Edward Hopper (American, 1882–1967)
Oil on canvas
29 x 43 in. (73.7 x 109.2 cm)
George A. Hearn Fund, 1937 (37.44)
The title of this painting refers to the bridge that connects Brooklyn with Manhattan via the East River, a massive steel suspension bridge that opened to great fanfare in 1903. However, Hopper's focus is not the imposing structure of the bridge itself, but the more mundane view of the adjacent neighborhood on the Manhattan side of the river. This scene is most likely the approach to the bridge from Delancey Street, on the Lower East Side; Hopper would have made a preparatory sketch while standing at the location, and then painted the final version in his Greenwich Village studio.

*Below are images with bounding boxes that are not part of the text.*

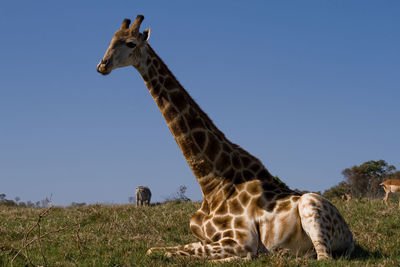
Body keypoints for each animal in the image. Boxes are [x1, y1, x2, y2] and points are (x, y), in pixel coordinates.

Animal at [97, 15, 354, 262]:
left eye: (130, 43)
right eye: (111, 39)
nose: (102, 65)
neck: (211, 183)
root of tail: (350, 236)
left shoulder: (241, 240)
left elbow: (175, 254)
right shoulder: (208, 238)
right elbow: (155, 250)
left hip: (311, 205)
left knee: (323, 257)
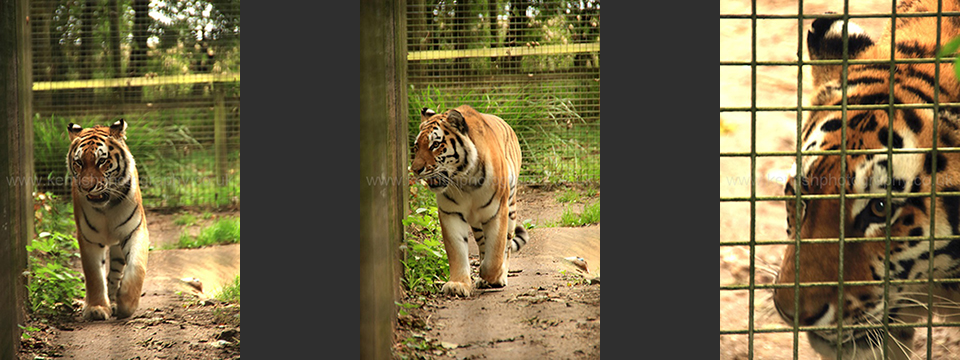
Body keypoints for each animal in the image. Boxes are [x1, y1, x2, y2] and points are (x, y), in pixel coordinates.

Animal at [67, 120, 149, 320]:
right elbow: (94, 275)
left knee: (116, 271)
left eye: (101, 161)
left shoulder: (135, 230)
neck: (106, 208)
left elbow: (137, 267)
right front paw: (96, 307)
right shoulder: (88, 238)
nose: (87, 187)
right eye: (79, 162)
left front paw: (126, 303)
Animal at [408, 105, 528, 298]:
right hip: (477, 224)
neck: (464, 181)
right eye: (417, 146)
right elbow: (457, 251)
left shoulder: (497, 212)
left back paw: (499, 275)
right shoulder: (451, 213)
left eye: (435, 145)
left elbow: (496, 252)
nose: (416, 170)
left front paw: (492, 275)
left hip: (510, 209)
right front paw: (458, 284)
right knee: (483, 244)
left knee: (507, 245)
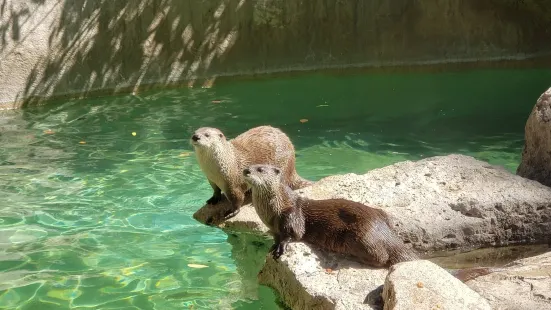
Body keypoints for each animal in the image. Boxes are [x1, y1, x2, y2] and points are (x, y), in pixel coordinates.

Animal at [246, 163, 504, 282]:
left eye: (260, 168)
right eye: (249, 166)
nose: (246, 170)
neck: (272, 210)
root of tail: (384, 232)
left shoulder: (292, 215)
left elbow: (294, 234)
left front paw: (280, 248)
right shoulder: (273, 225)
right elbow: (275, 235)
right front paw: (273, 244)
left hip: (360, 237)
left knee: (381, 258)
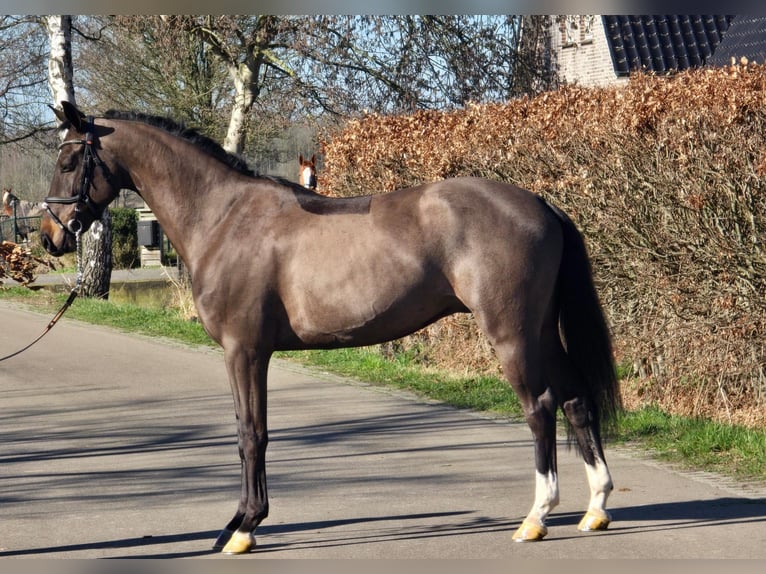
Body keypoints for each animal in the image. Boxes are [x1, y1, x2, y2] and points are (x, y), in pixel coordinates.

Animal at [40, 101, 620, 554]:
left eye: (69, 160)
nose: (50, 235)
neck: (224, 217)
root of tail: (539, 203)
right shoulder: (249, 352)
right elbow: (251, 431)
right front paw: (244, 521)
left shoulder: (243, 351)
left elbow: (251, 433)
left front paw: (243, 527)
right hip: (541, 332)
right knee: (576, 400)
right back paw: (595, 508)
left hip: (512, 335)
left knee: (541, 409)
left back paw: (537, 517)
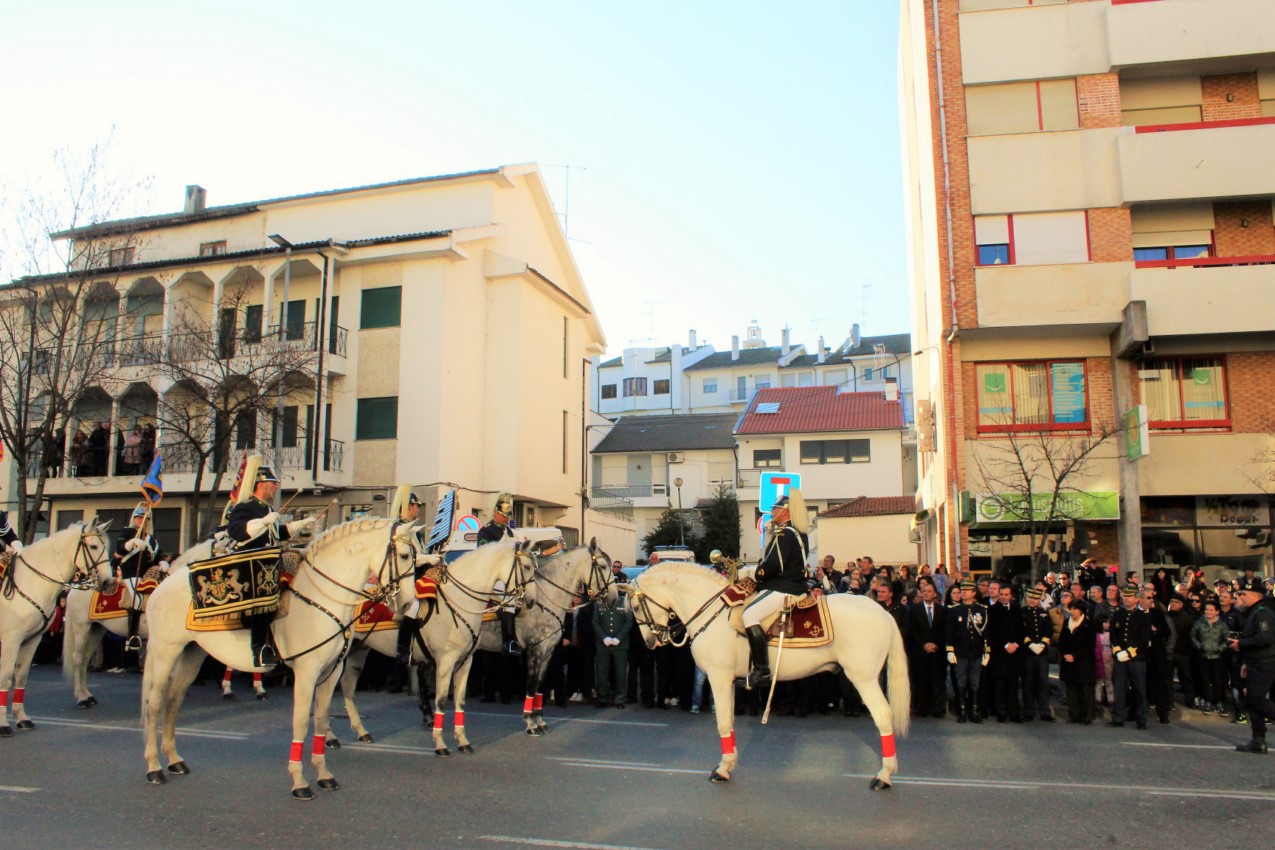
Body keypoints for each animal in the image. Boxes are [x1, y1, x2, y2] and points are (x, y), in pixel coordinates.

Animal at [0, 522, 113, 734]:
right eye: (93, 546)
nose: (109, 582)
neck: (30, 582)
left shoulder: (32, 640)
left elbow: (21, 676)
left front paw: (22, 718)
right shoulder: (11, 640)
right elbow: (5, 677)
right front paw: (3, 724)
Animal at [140, 522, 418, 800]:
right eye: (405, 555)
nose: (407, 604)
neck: (323, 598)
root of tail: (164, 584)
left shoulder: (331, 671)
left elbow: (321, 718)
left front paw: (324, 775)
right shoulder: (307, 672)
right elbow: (300, 721)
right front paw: (299, 781)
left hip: (192, 653)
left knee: (174, 700)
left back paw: (174, 760)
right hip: (165, 653)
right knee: (155, 704)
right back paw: (154, 767)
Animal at [624, 565, 907, 790]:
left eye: (636, 607)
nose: (650, 642)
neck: (713, 612)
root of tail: (883, 612)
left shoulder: (718, 676)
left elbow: (722, 723)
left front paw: (722, 770)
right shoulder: (727, 680)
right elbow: (729, 723)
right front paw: (728, 764)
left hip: (864, 678)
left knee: (884, 716)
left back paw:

From Williamsburg Bridge is a city scene without noise or motion. The light on the buildings is bright and steady, and the only person visible is a woman sitting in profile in a top-floor window. In the visible sections of four ordinary apartment buildings, Hopper establishes a combination of subtle rhythms and repetitions. The windows themselves are rectangles within the rectangles, punched into the facades in orderly rows. Their window shades, raised and lowered at various heights, create subtle variation within the gridlike framework. The profile of the buildings' cornices and a pair of chimneys is sharply defined against a clear sky. This overall play of horizontal and vertical forms is broken only by the angles of two fire escapes and by the unobtrusive railing of the ramp to the bridge, rising at a slight diagonal along the bottom of the canvas. The broad format of this painting implies the continuation of the scene beyond the limits of the canvas: we can imagine the street, the girders of the nearby bridge, and perhaps other, identical brownstone buildings with solitary tenants lost in reverie.